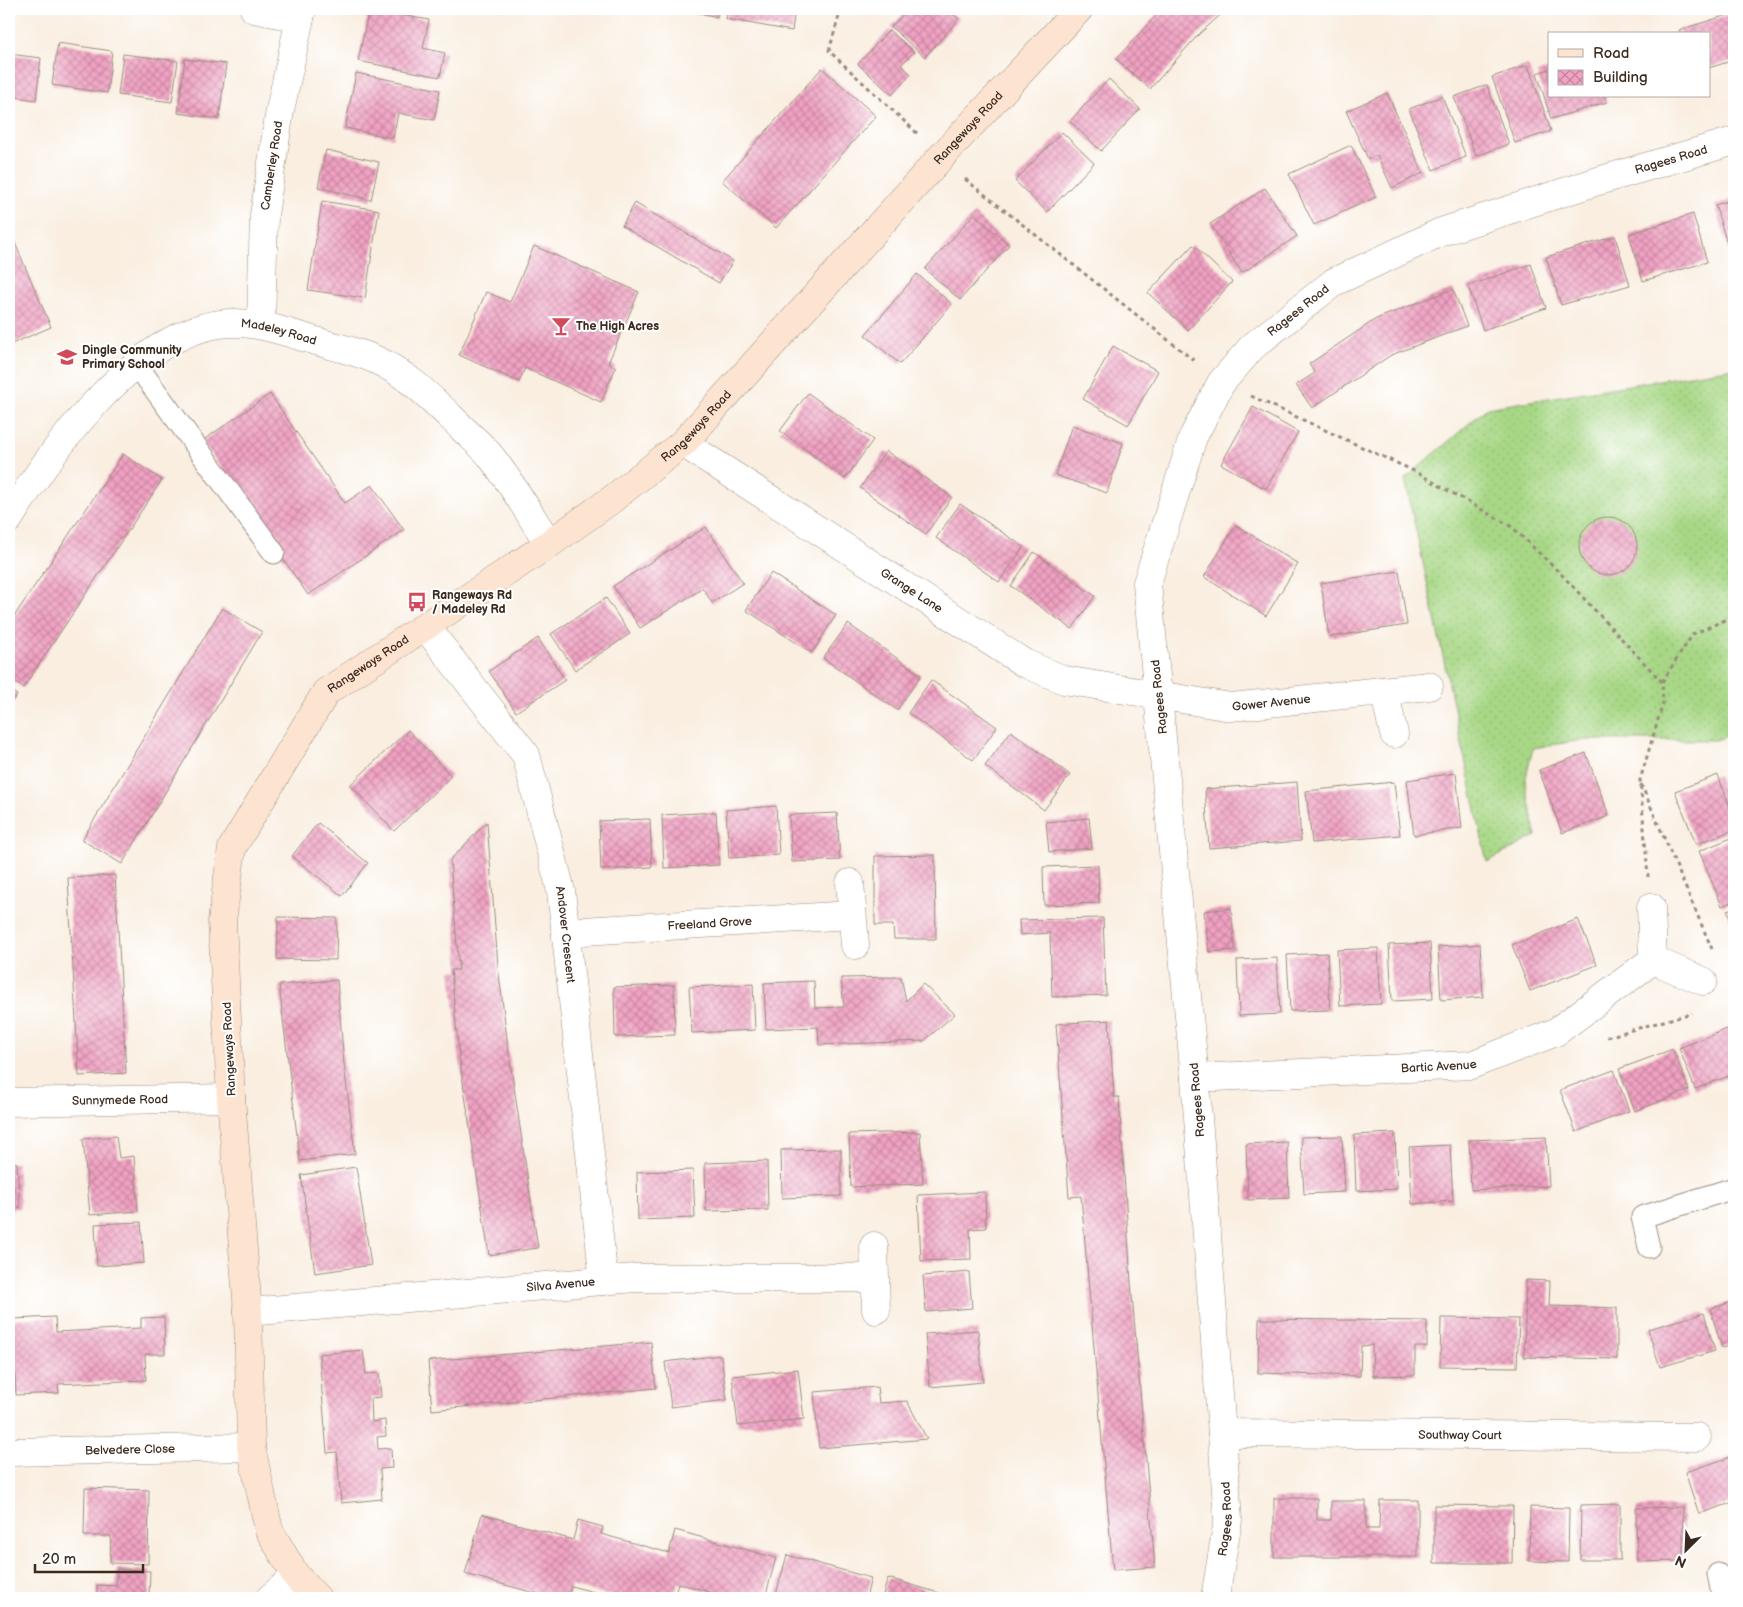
<svg xmlns="http://www.w3.org/2000/svg" width="1743" height="1607" viewBox="0 0 1743 1607" font-family="'Balsamiq Sans',sans-serif">
<style>
.grass{fill:url(#grass-dots);stroke:#728152}
.building{fill:url(#building-cross-hatch)}
.lines{fill:none;stroke-linecap:round;stroke-linejoin:round}
.lane-casing{stroke:#9a8c7f;stroke-width:23}
.street-casing{stroke:#9a8c7f;stroke-width:29}
.secondary-casing{stroke:#9a8c7f;stroke-width:29}
.path{stroke:#9a8c7f;stroke-width:3;stroke-dasharray:4 4;stroke-linecap:butt}
.lane{stroke:#fff;stroke-width:21}
.street{stroke:#fff;stroke-width:28}
.secondary{stroke:#fde4d1;stroke-width:28}
.labels{text-anchor:middle;stroke-width:4;stroke-linejoin:round;paint-order:stroke}
.street-label{font-size:12px;fill:#3b2a1e;stroke:#fff}
.poi-label{font-size:12px;font-weight:bold;fill:#3b2a1e;stroke:#fff;text-anchor:start}
</style>
<defs>
<pattern id="grass-dots" width="8" height="8" patternUnits="userSpaceOnUse" patternTransform="scale(1.25)"><rect width="8" height="8" fill="#a8d886"/><path d="M2 2h.1M6 6h.1" fill="none" stroke="#92ba73" stroke-width="1.8" stroke-linecap="round"/></pattern>
<pattern id="building-cross-hatch" width="8" height="8" patternUnits="userSpaceOnUse" patternTransform="scale(1.25)"><rect width="8" height="8" fill="#f1a2c3"/><path d="M0 0l8 8M0 8l8-8" fill="none" stroke="#c4849e"/></pattern>
</defs>
<rect width="100%" height="100%" fill="#fff"/>
<filter id="ink" filterUnits="userSpaceOnUse"><feTurbulence type="fractalNoise" baseFrequency=".02" numOctaves="2"/><feDisplacementMap in="SourceGraphic" scale="10" xChannelSelector="R" yChannelSelector="G"/><feConvolveMatrix kernelMatrix="1 2 1 2 8 2 1 2 1" color-interpolation-filters="sRGB"/></filter>
<filter id="wash" filterUnits="userSpaceOnUse"><feTurbulence type="fractalNoise" baseFrequency=".0096" numOctaves="4" result="noise"/><feDisplacementMap in="SourceGraphic" scale="20" xChannelSelector="R" yChannelSelector="G"/><feGaussianBlur stdDeviation="1.12" result="paint"/><feColorMatrix in="noise" values="0 0 0 0 0 0 0 0 0 0 0 0 0 0 0 0 0 1.4 0 .05"/><feComposite in="paint" operator="in"/></filter>
<g filter="url(#wash)">
<rect width="100%" height="100%" fill="#f9eee0"/>
<path class="grass" d="M1734,368V734L1716,740H1582L1533,748L1525,781L1536,836L1487,862L1405,479L1487,408Z"/>
<g id="blocks">
<path class="building" d="M369,9L429,20L423,48L445,53L440,77L358,61Z
M683,9H719L717,17Z
M728,9H795L792,31L726,19Z
M908,9H947L959,19L925,57L891,27Z
M1162,9H1227L1198,35L1150,89L1116,59Z
M1734,13V60L1709,68V34H1681L1679,30Z
M889,30L914,52L901,65L911,74L892,95L858,64Z
M58,43L112,51L107,93L52,85Z
M9,54L41,58L36,100L9,96Z
M123,54L178,61L172,102L118,95Z
M185,59L226,64L219,119L178,113Z
M1528,65L1551,131L1515,143L1492,77Z
M822,68L876,116L776,228L722,181Z
M1549,69V96H1605L1607,102L1551,119L1537,73Z
M356,73L440,90L434,120L398,113L393,138L345,128Z
M1109,79L1140,109L1101,151L1070,121Z
M1487,85L1509,144L1476,156L1454,97Z
M1387,93L1423,173L1392,188L1377,155L1368,159L1346,111Z
M1442,96L1466,157L1433,170L1409,109Z
M1062,132L1094,163L1047,212L1015,181Z
M1351,145L1376,197L1314,225L1289,174Z
M326,150L379,162L371,200L318,187Z
M1265,188L1297,236L1242,273L1210,224Z
M1734,199V255L1731,256L1715,205Z
M322,201L379,210L365,298L308,290Z
M635,203L733,261L719,283L622,226Z
M974,214L1009,245L960,300L925,269Z
M1693,214L1707,262L1643,281L1629,234Z
M9,229L51,327L9,345Z
M1615,236L1630,285L1561,305L1546,257Z
M1193,245L1232,282L1188,330L1148,293Z
M534,246L639,292L608,363L616,367L601,402L525,368L519,382L459,355L486,292L510,302Z
M1531,264L1546,308L1483,330L1468,286Z
M917,274L952,304L900,364L865,335Z
M1453,289L1467,326L1391,355L1312,408L1296,385L1315,373L1309,364L1376,319Z
M1113,346L1158,371L1128,425L1083,399Z
M808,393L873,440L845,479L780,431Z
M270,394L345,503L372,485L404,530L308,595L202,441Z
M1253,407L1298,432L1266,489L1221,464Z
M1072,425L1123,443L1107,493L1055,475Z
M886,451L952,497L926,534L860,488Z
M123,454L162,480L23,688L9,678V624Z
M960,504L1024,547L999,582L936,538Z
M1579 546a29 29 0 1 1 58 0a29 29 0 1 1-58 0Z
M1236,525L1298,564L1266,616L1204,577Z
M706,527L743,583L712,603L703,588L640,628L613,586Z
M1034,552L1095,596L1072,629L1011,586Z
M1399,571L1407,625L1329,637L1321,583Z
M771,573L836,615L812,653L746,610Z
M606,598L630,634L575,670L551,634Z
M222,608L262,632L122,864L82,840Z
M848,624L921,675L897,710L823,658Z
M538,638L565,680L516,712L489,671Z
M931,680L997,727L973,760L908,713Z
M9,690L17,695L9,706Z
M408,730L451,776L394,831L350,785Z
M1011,731L1070,775L1044,810L985,766Z
M1586,753L1609,816L1562,833L1539,770Z
M1456,773L1462,828L1414,835L1407,780Z
M1718,775L1734,818V830L1696,844L1675,791Z
M1297,782L1301,841L1209,848L1205,789Z
M1394,782L1400,835L1312,843L1306,791Z
M776,806L779,855L729,858L726,810Z
M716,812L719,865L664,868L662,815Z
M837,813L840,860L792,862L789,815Z
M1089,818L1092,848L1049,852L1046,822Z
M650,819L652,867L601,870L599,821Z
M487,822L498,966L508,1047L538,1248L489,1255L459,1055L451,970H459L450,860Z
M318,823L368,863L342,896L292,856Z
M1734,837V901L1722,906L1699,851Z
M935,855L936,939H894L893,925H875V856Z
M1098,865L1099,903L1044,905L1043,867Z
M115,875L126,1073L79,1076L68,878Z
M1231,908L1235,950L1209,952L1204,911Z
M1734,908V929L1727,910Z
M278,917L337,918L336,960L277,959Z
M1103,918L1106,995L1052,997L1050,933L1020,935L1019,920Z
M1578,919L1597,965L1530,991L1512,945Z
M1430,943L1433,999L1392,1001L1389,945Z
M1480,944L1483,997L1441,1000L1438,947Z
M1378,948L1381,1004L1340,1006L1337,950Z
M1327,953L1330,1010L1290,1011L1287,955Z
M1277,958L1280,1014L1239,1016L1237,960Z
M901,977L906,1001L923,984L955,1014L924,1041L819,1045L818,1027L766,1029L764,983L814,981L815,1008L844,1007L841,978Z
M337,980L344,1064L355,1154L300,1161L279,985Z
M753,984L755,1030L692,1033L689,987Z
M674,985L675,1035L615,1037L614,987Z
M1109,1020L1114,1097H1119L1131,1283L1155,1567L1113,1570L1081,1196L1069,1197L1056,1024Z
M1732,1027L1734,1074L1695,1089L1679,1048Z
M1673,1049L1689,1090L1635,1111L1619,1069Z
M1614,1070L1629,1111L1576,1132L1560,1090Z
M920,1132L923,1184L851,1187L849,1134Z
M1395,1133L1397,1189L1356,1191L1354,1135Z
M116,1136L119,1158L134,1156L138,1211L90,1215L83,1139Z
M1342,1136L1345,1192L1304,1194L1301,1137Z
M1546,1137L1549,1186L1471,1190L1469,1140Z
M1287,1142L1289,1198L1248,1200L1246,1144Z
M1450,1145L1453,1201L1412,1204L1409,1147Z
M841,1149V1196L782,1198L781,1150Z
M767,1161L768,1210L706,1211L705,1163Z
M9,1163H17L20,1208L9,1209Z
M356,1167L371,1265L315,1273L301,1175Z
M693,1170L695,1218L638,1220L637,1172Z
M985,1192L986,1228L970,1229L971,1259L921,1261L918,1195Z
M141,1222L144,1263L97,1266L95,1224Z
M969,1272L972,1308L926,1312L923,1276Z
M1526,1280L1550,1281L1549,1306L1617,1308V1359L1524,1357Z
M1734,1301V1344L1722,1348L1710,1309Z
M1704,1313L1715,1351L1660,1367L1648,1329Z
M55,1317L56,1332L141,1328V1318L164,1317L165,1354H145L146,1380L58,1384L59,1393L16,1395L12,1319Z
M1441,1318L1519,1319L1517,1367L1440,1366Z
M1259,1319L1427,1321V1347H1415V1375L1373,1376L1372,1345L1361,1346L1360,1376L1258,1373Z
M978,1330L983,1382L930,1387L925,1334Z
M651,1342L656,1388L432,1410L428,1361Z
M363,1350L366,1374L379,1373L381,1397L371,1398L372,1422L385,1420L386,1436L377,1437L378,1449L391,1448L392,1468L380,1469L382,1499L341,1503L337,1452L327,1453L319,1354Z
M721,1355L727,1400L671,1407L665,1362Z
M798,1369L804,1419L738,1426L732,1376Z
M877,1387L879,1403L907,1401L927,1439L819,1448L814,1392Z
M1734,1456V1502L1699,1514L1685,1472Z
M85,1488L149,1490L148,1564L110,1563L111,1536H84Z
M1274,1498H1317V1520H1331V1501H1366V1529H1379L1380,1500H1418V1557H1274Z
M1620,1504V1560H1580L1581,1505Z
M1434,1505L1513,1506L1512,1563H1434Z
M1530,1507L1569,1508L1568,1562L1529,1561Z
M1683,1507V1561L1637,1562L1636,1508Z
M482,1514L573,1540L578,1520L603,1527L601,1534L669,1553L675,1530L776,1558L765,1598H730L678,1583L674,1598H617L571,1586L568,1598H553L465,1574Z
M787,1555L871,1578L866,1598H775Z
M117,1569L150,1571L149,1598H97V1585L116,1586Z
M888,1578L956,1598H882Z"/>
</g>
</g>
<g filter="url(#ink)">
<use href="#blocks" fill-opacity="0" stroke="#9a8c7f" stroke-width="1"/>
<g class="lines">
<defs>
<path id="lane" d="M136,364L274,553
M1649,1247L1642,1217L1734,1188
M1718,1574L1723,1598"/>
<g id="street">
<path d="M254,9L300,18"/>
<path id="s1" d="M261,324L264,215L280,110L302,9"/>
<path id="s2" d="M683,443L1024,663L1064,680L1231,707L1429,686"/>
<path id="s3" d="M9,519C52,449 140,326 231,323C261,322 288,333 316,341C335,347 356,351 374,359C409,374 436,403 463,429C472,438 484,447 492,458C513,485 530,515 549,544"/>
<path id="s4" d="M425,626L526,755L561,891L604,1281"/>
<path d="M1384,691L1394,734"/>
<path d="M850,883L855,945"/>
<path d="M1651,907L1653,960L1703,981"/>
<path id="s5" d="M566,932L852,915"/>
<path id="s6" d="M1195,1078L1471,1065L1556,1032L1653,960"/>
<path id="s7" d="M9,1102L231,1098"/>
<path d="M874,1246L876,1310"/>
<path id="s8" d="M248,1312L635,1278H873"/>
<path id="s9" d="M1222,1433L1697,1437"/>
<path id="s10" d="M9,1452L251,1447"/>
<path d="M270,1598L296,1576"/>
<path id="s11" d="M1215,1598L1228,1520L1222,1433L1195,1078L1147,583L1193,437L1221,383L1252,347L1334,282L1441,232L1595,182L1734,141"/>
</g>
<g id="secondary">
<path id="s12" d="M317,1598L296,1576L269,1530L251,1447L248,1312L231,1098L222,921L232,848L326,692L549,544L611,500L683,443L942,156L1079,9"/>
</g>
</defs>
<use href="#lane" class="lane-casing"/>
<use href="#street" class="street-casing"/>
<use href="#secondary" class="secondary-casing"/>
<path class="path" d="M841,9L829,51L918,134
M965,179L1196,362
M1251,396L1414,471L1512,527L1562,575L1662,682L1663,703L1640,780L1648,877
M1662,682L1693,634L1734,616
M1641,784L1712,949
M1729,1001L1734,999V1001
M1607,1037L1692,1013"/>
<use href="#lane" class="lane"/>
<use href="#street" class="street"/>
<use href="#secondary" class="secondary"/>
</g>
</g>
<defs>
<symbol id="bar-bare" viewBox="-9 -9 18 18"><path d="M-6-5H6L.8 .8V4.5H3.5V6h-7V4.5H-.8V.8Z" fill="#d1495b" stroke="#fff" stroke-width="2.5" paint-order="stroke"/></symbol>
<symbol id="school-bare" viewBox="-9 -9 18 18"><path d="M0-5L7-2L0 1L-7-2ZM-4 1L0 2.5L4 1V4Q0 6-4 4Z" fill="#d1495b" stroke="#fff" stroke-width="2.5" paint-order="stroke"/></symbol>
<symbol id="bus-bare" viewBox="-9 -9 18 18"><path d="M-5-6H5V4H4V6H2V4H-2V6H-4V4H-5ZM-3.5-4V0h7V-4ZM-3.5 1.2v1.5H-2V1.2ZM2 1.2v1.5H3.5V1.2Z" fill="#d1495b" stroke="#fff" stroke-width="2.5" paint-order="stroke"/></symbol>
</defs>
<g fill-rule="evenodd">
<use href="#bar-bare" x="547" y="312" width="28" height="28"/>
<use href="#school-bare" x="53" y="343" width="28" height="28"/>
<use href="#bus-bare" x="403" y="588" width="28" height="28"/>
</g>
<g class="labels">
<g class="street-label">
<text dy="4" stroke="none"><textPath href="#s12" startOffset="1812">Rangeways Road</textPath></text>
<text dy="4" stroke="none"><textPath href="#s11" startOffset="1745">Ragees Road</textPath></text>
<text dy="4" stroke="none"><textPath href="#s1" startOffset="159">Camberley Road</textPath></text>
<text dy="4" stroke="none"><textPath href="#s11" startOffset="1340">Ragees Road</textPath></text>
<text dy="4" stroke="none"><textPath href="#s3" startOffset="355">Madeley Road</textPath></text>
<text dy="4" stroke="none"><textPath href="#s12" startOffset="1408">Rangeways Road</textPath></text>
<text dy="4" stroke="none"><textPath href="#s2" startOffset="272">Grange Lane</textPath></text>
<text dy="4" stroke="none"><textPath href="#s12" startOffset="1002">Rangeways Road</textPath></text>
<text transform="translate(1159 697) rotate(-96)" y="4">Ragees Road</text>
<text dy="4" stroke="none"><textPath href="#s2" startOffset="659">Gower Avenue</textPath></text>
<text dy="4" stroke="none"><textPath href="#s5" startOffset="144">Freeland Grove</textPath></text>
<text dy="4" stroke="none"><textPath href="#s4" startOffset="348">Andover Crescent</textPath></text>
<text transform="translate(229 1049) rotate(-93)" y="4">Rangeways Road</text>
<text dy="4" stroke="none"><textPath href="#s6" startOffset="244">Bartic Avenue</textPath></text>
<text dy="4" stroke="none"><textPath href="#s7" startOffset="111">Sunnymede Road</textPath></text>
<text transform="translate(1197 1100) rotate(-95)" y="4">Ragees Road</text>
<text dy="4" stroke="none"><textPath href="#s8" startOffset="314">Silva Avenue</textPath></text>
<text dy="4" stroke="none"><textPath href="#s9" startOffset="238">Southway Court</textPath></text>
<text dy="4" stroke="none"><textPath href="#s10" startOffset="121">Belvedere Close</textPath></text>
<text dy="4" stroke="none"><textPath href="#s11" startOffset="80">Ragees Road</textPath></text>
</g>
<g class="poi-label">
<text x="576" y="330">The High Acres</text>
<text x="82" y="354">Dingle Community<tspan x="82" dy="14">Primary School</tspan></text>
<text x="432" y="599">Rangeways Rd<tspan x="432" dy="14">/ Madeley Rd</tspan></text>
</g>
</g>
<rect width="1743" height="1607" fill="none" stroke="#fff" stroke-width="30"/>
<rect x="1548" y="32" width="162" height="65" fill="#ffffff" stroke="#b1aaa5"/>
<rect x="1558" y="49" width="25" height="8" fill="#fde4d1" stroke="#b1aaa5"/>
<text x="1593" y="58" font-size="15" fill="#3b2a1e">Road</text>
<rect x="1558" y="70" width="25" height="15" fill="url(#building-cross-hatch)" stroke="#b1aaa5"/>
<text x="1593" y="82" font-size="15" fill="#3b2a1e">Building</text>
<g transform="translate(1686 1550) rotate(204)" stroke="#ffffff" stroke-width="4" paint-order="stroke">
<path d="M0-4L9 19L0 12L-9 19Z" fill="#3b2a1e"/>
<text y="-8" font-size="14" font-weight="bold" text-anchor="middle" fill="#3b2a1e">N</text>
</g>
<path d="M35 1564v8h108v-8" fill="none" stroke="#3b2a1e" stroke-width="2.5"/>
<text x="42" y="1564" font-size="15" fill="#3b2a1e" stroke="#ffffff" stroke-width="4" paint-order="stroke">20 m</text>
</svg>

·····

Out of the entries above, write out only the lines between the line holding "M115,875L126,1073L79,1076L68,878Z" and the line holding "M1430,943L1433,999L1392,1001L1389,945Z", inclusive, each exactly as given.

■ **Answer space**
M115,875L126,1073L79,1076L68,878Z
M1231,908L1235,950L1209,952L1204,911Z
M1734,908V929L1727,910Z
M278,917L337,918L336,960L277,959Z
M1103,918L1106,995L1052,997L1050,933L1020,935L1019,920Z
M1578,919L1597,965L1530,991L1512,945Z
M1430,943L1433,999L1392,1001L1389,945Z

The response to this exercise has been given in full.